* _Problem description_:
Repeat the passage from the text on digital cash and financial inclusion, from "4. Digital cash" up to and including "the highest priority.".

4. Digital cash and financial inclusion
In addition to diversifying sources of global liquidity and helping to balance trade flows, stablecoins could also boost financial inclusion by reducing the global poor’s dependence on physical cash. One-in-three adults worldwide does not have a bank account, most of whom live on a few dollars per day and do not meet minimum account balance requirements. This problem is compounded by the limited reach of physical banking infrastructure around the world. Holding, managing and transacting in cash imposes significant logistical, financial and security burdens on the unbanked. Even when bank accounts are opened, minimum account balances are held and transaction activity is kept to a minimum to avoid incurring banking fees. For most banks, the world’s 1.7 billion unbanked adults are not the highest priority.

(Extracted page text data)
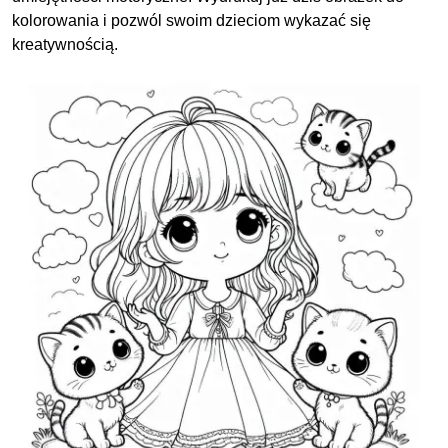
kolorowania i pozwól swoim dzieciom wykazać się
kreatywnością.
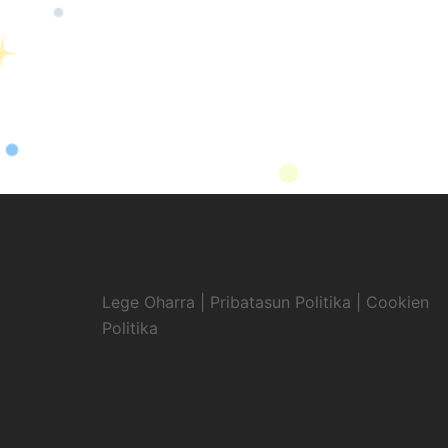
Lege Oharra
|
Pribatasun Politika
|
Cookien
Politika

* _Exercise answer_:
4. Digital cash and financial inclusion
In addition to diversifying sources of global liquidity and helping to balance trade flows, stablecoins could also boost financial inclusion by reducing the global poor’s dependence on physical cash. One-in-three adults worldwide does not have a bank account, most of whom live on a few dollars per day and do not meet minimum account balance requirements. This problem is compounded by the limited reach of physical banking infrastructure around the world. Holding, managing and transacting in cash imposes significant logistical, financial and security burdens on the unbanked. Even when bank accounts are opened, minimum account balances are held and transaction activity is kept to a minimum to avoid incurring banking fees. For most banks, the world’s 1.7 billion unbanked adults are not the highest priority.